GlycoNex Partners with Sterling for GNX102-ADC Clinical Trial Manufacturing

• GlycoNex partners with Sterling Pharma Solutions for the clinical trial production of GNX102-ADC, a glycan-targeted cancer immunotherapy.

• Sterling Pharma’s ADC manufacturing expertise will support GlycoNex in its Phase 1 program for GNX102-ADC.

GlycoNex, a biotechnology company developing glycan-targeted cancer immunotherapies, has signed a manufacturing agreement with UK-based contract development and manufacturing organisation (CDMO) Sterling Pharma Solutions. The collaboration will enable clinical trial production of GlycoNex’s drug candidate, GNX102-ADC, in preparation for an upcoming Phase 1 clinical program.

GNX102-ADC is an Antibody-Drug Conjugate (ADC) that combines GlycoNex’s monoclonal antibody GNX102 with cytotoxic drugs aimed at targeting cancer cells precisely. GNX102 targets unique tumor-associated glycans to inhibit tumour growth, and the compound has demonstrated strong safety and tolerability in earlier Phase 1 studies. In addition to safety, GNX102-ADC has shown tumour-suppressing potential in animal studies across a range of cancers, including gastric, colorectal, pancreatic, and lung cancers.

Dr.

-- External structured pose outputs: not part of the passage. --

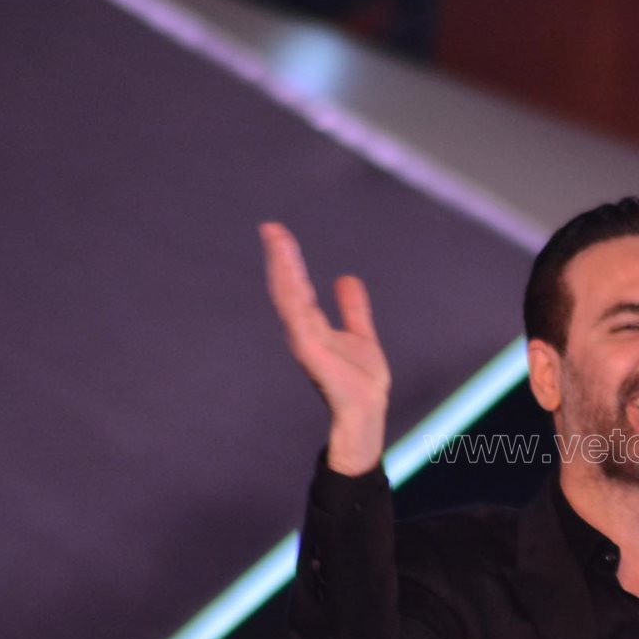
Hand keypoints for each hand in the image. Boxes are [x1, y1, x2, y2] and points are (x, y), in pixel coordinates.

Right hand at [261, 222, 389, 474]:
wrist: (368, 412)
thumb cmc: (361, 382)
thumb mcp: (360, 335)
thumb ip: (352, 309)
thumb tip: (345, 278)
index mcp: (313, 325)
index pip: (297, 285)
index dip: (288, 259)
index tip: (276, 231)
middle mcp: (303, 330)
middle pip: (288, 286)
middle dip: (280, 257)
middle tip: (270, 226)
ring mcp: (304, 340)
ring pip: (289, 296)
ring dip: (283, 268)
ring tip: (276, 239)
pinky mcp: (309, 351)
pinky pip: (297, 316)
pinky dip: (291, 293)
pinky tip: (288, 272)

Mei-Chun Yang, CEO of GlycoNex, expressed optimism for the collaboration: “Our GNX102 monoclonal antibody demonstrated superior safety in Phase 1 clinical trials making it an ideal candidate to develop as an ADC. We are excited to benefit from Sterling’s ADC manufacturing expertise in the production of GNX102-ADC.”

Sterling Pharma Solutions, which has an ADC-specialised manufacturing facility in Deeside, UK, will use its clinical-scale GMP capabilities to support GlycoNex’s Phase 1 development efforts. Commenting on the partnership, Chad Telgenhof, Sterling’s Chief Commercial Officer, stated, “This agreement will leverage the expertise we have in clinical-scale GMP manufacturing… and we look forward to building a partnership with GlycoNex to support its ongoing drug development.”

With patents secured for GNX102-ADC across the U.S., Japan, South Korea, Taiwan, and Russia, GlycoNex will retain full development rights as it advances this potential treatment for solid tumour types.